Can Love Really Conquer All?

Can love deliver on its promises?

In one of Anthony Trollope's late romantic novels, The Duke's Children, the Duke of Omnium finds that both his children seek to marry for love. For 800 pages he seeks to frustrate them. “What am I to say, Sir?” asks his son, the Earl of Silverbridge, in despair. “I love the girl better than my life. What is a man to do when he feels like that?” Lady Mary Palliser tells her father that she loves Frank Tregear, a man without rank or money, more than anyone else in the world. “Then you must conquer your love!” the Duke replies. “It is disgraceful and it must be conquered!” But can it be?

Love, WH Auden pointed out about Romeo & Juliet, is at its most powerful when it is frustrated. But even at its most powerful, can love bear the burden that the 20th and 21st centuries have placed on it – the burden of delivering the highest levels of human happiness?

▸ **WHAT THIS EXERCISE ASKS**
• 1. Answer these questions from the passage on love:
(a) Which Trollope novel does it mention?
(b) Whom does Lady Mary Palliser tell her father she loves?
(c) According to Auden, when is love at its most powerful?
• 2. Write out the passage on love word for word, from "In one of Anthony" to "of human happiness?".
The rows that come next are separate material, unrelated to the passage on love.

▸ **MATERIAL**
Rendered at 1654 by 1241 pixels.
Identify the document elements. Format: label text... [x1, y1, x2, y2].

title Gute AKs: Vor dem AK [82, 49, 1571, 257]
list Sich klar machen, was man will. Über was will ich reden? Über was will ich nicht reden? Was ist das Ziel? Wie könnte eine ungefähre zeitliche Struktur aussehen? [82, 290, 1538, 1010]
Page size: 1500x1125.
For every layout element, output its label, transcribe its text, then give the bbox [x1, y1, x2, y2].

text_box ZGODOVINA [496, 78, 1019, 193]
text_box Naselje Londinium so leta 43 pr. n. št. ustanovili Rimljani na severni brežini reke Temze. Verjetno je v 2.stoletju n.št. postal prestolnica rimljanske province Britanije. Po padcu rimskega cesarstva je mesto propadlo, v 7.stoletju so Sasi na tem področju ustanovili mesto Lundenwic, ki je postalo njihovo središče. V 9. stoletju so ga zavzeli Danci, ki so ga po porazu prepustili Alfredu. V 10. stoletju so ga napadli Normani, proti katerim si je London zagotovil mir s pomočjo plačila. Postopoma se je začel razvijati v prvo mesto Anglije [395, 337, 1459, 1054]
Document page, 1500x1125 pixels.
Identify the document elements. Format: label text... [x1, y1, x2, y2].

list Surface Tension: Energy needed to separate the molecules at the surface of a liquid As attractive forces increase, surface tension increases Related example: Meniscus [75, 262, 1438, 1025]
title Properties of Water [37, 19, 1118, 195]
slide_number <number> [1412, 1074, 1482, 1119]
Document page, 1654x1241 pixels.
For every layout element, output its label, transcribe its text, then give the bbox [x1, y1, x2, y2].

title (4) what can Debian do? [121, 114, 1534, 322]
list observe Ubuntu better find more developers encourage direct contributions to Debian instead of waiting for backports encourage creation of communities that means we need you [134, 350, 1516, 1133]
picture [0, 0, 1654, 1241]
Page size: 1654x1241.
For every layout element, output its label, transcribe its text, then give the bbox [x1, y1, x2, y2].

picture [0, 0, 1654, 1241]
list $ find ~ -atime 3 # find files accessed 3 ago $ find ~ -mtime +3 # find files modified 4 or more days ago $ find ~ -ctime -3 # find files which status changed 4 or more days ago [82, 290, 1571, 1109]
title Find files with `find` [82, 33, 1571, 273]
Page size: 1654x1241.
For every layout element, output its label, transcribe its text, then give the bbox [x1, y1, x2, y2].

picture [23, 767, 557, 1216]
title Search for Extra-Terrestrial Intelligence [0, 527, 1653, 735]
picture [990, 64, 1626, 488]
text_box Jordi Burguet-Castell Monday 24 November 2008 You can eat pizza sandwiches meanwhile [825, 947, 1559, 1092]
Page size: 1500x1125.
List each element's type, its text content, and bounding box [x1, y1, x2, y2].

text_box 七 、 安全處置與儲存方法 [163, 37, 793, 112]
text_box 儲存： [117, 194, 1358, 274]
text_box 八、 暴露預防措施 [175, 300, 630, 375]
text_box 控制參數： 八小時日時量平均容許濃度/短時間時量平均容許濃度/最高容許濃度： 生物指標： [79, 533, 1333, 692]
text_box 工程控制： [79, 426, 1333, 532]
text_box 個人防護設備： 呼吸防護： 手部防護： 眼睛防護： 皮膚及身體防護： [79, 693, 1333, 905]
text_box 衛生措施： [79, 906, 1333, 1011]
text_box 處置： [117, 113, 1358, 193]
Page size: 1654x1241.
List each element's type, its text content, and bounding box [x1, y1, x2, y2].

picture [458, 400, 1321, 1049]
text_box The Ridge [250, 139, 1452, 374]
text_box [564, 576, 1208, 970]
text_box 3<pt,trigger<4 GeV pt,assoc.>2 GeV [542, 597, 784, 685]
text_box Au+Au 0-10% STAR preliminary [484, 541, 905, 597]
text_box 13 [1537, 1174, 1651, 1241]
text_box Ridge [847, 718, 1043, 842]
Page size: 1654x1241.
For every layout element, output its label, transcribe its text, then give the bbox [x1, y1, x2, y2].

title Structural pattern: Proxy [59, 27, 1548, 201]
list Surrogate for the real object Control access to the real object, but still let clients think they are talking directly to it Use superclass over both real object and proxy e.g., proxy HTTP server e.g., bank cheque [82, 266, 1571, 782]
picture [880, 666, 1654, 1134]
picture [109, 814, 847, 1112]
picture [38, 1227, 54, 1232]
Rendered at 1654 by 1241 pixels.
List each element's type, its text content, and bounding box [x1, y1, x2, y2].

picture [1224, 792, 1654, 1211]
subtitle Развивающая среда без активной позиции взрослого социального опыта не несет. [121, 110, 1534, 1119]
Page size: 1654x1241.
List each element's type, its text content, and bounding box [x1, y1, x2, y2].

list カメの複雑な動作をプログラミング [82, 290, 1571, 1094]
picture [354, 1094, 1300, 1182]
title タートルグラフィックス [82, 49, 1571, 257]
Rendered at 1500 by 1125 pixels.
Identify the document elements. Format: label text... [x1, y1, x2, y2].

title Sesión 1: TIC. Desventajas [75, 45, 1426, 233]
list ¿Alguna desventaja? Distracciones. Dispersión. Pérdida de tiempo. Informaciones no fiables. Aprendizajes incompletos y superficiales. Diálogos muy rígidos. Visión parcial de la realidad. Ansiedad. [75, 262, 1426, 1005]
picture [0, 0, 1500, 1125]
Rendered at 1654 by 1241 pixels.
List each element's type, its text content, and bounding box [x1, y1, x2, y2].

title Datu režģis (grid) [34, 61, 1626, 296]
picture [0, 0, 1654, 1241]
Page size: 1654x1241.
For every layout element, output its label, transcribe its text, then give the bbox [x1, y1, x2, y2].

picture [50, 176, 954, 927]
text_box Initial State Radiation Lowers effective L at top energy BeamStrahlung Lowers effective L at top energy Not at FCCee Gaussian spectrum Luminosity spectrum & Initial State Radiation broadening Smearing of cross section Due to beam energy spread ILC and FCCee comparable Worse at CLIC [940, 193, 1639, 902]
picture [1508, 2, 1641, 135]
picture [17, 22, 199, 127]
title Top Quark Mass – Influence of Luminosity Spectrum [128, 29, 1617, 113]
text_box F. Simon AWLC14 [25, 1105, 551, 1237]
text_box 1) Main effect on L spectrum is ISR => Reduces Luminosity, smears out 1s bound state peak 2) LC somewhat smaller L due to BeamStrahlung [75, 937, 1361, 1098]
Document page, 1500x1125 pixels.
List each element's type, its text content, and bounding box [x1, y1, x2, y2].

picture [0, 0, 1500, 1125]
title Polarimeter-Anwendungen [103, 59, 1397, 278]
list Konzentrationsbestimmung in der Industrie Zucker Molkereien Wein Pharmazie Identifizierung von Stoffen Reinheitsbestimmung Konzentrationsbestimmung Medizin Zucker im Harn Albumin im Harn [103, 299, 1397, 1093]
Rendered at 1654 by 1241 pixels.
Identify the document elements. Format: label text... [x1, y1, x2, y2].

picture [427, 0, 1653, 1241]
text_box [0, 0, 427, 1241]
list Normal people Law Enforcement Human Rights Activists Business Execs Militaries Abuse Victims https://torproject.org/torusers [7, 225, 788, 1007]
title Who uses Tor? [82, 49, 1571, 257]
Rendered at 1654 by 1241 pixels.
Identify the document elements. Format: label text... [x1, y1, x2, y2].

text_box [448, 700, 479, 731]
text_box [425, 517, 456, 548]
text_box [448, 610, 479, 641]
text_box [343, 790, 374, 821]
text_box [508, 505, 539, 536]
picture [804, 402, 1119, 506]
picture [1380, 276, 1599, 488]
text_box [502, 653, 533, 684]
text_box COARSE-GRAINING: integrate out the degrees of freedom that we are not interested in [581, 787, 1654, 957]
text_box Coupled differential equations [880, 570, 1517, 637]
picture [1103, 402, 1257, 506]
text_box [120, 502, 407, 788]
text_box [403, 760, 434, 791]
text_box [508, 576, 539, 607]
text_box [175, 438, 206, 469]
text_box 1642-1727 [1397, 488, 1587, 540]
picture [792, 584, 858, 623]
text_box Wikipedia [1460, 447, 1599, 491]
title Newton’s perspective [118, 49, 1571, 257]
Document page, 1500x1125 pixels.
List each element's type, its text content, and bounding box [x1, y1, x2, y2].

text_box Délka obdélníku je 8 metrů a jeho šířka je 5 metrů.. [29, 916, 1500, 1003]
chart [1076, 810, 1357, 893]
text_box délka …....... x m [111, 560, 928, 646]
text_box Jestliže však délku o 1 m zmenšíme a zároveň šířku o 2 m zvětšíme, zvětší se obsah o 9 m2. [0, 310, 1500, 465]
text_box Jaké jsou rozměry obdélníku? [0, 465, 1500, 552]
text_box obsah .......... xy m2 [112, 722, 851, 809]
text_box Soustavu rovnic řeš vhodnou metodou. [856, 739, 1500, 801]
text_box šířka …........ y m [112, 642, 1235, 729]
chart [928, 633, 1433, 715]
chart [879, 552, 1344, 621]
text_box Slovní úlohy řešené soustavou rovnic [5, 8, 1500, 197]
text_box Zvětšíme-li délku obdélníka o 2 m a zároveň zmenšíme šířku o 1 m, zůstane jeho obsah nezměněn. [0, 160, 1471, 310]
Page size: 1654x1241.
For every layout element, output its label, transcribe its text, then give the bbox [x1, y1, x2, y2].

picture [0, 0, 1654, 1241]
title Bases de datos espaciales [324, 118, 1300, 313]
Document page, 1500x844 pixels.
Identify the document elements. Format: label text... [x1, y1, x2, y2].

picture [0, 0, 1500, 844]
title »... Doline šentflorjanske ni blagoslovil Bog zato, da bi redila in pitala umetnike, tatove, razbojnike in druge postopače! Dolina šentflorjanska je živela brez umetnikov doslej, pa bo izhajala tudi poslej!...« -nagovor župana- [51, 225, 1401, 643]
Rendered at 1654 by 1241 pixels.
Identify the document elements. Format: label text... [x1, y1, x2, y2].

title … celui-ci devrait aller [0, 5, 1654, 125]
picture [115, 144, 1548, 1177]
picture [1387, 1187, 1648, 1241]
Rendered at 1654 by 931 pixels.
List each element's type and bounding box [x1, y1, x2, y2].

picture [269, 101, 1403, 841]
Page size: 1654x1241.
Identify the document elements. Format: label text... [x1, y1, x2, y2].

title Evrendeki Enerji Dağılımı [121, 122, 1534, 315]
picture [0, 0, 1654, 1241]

▸ **RESPONSES PER TASK**
• 1.
(a) The Duke's Children
(b) Frank Tregear
(c) When it is frustrated

• 2.
In one of Anthony Trollope's late romantic novels, The Duke's Children, the Duke of Omnium finds that both his children seek to marry for love. For 800 pages he seeks to frustrate them. “What am I to say, Sir?” asks his son, the Earl of Silverbridge, in despair. “I love the girl better than my life. What is a man to do when he feels like that?” Lady Mary Palliser tells her father that she loves Frank Tregear, a man without rank or money, more than anyone else in the world. “Then you must conquer your love!” the Duke replies. “It is disgraceful and it must be conquered!” But can it be?

Love, WH Auden pointed out about Romeo & Juliet, is at its most powerful when it is frustrated. But even at its most powerful, can love bear the burden that the 20th and 21st centuries have placed on it – the burden of delivering the highest levels of human happiness?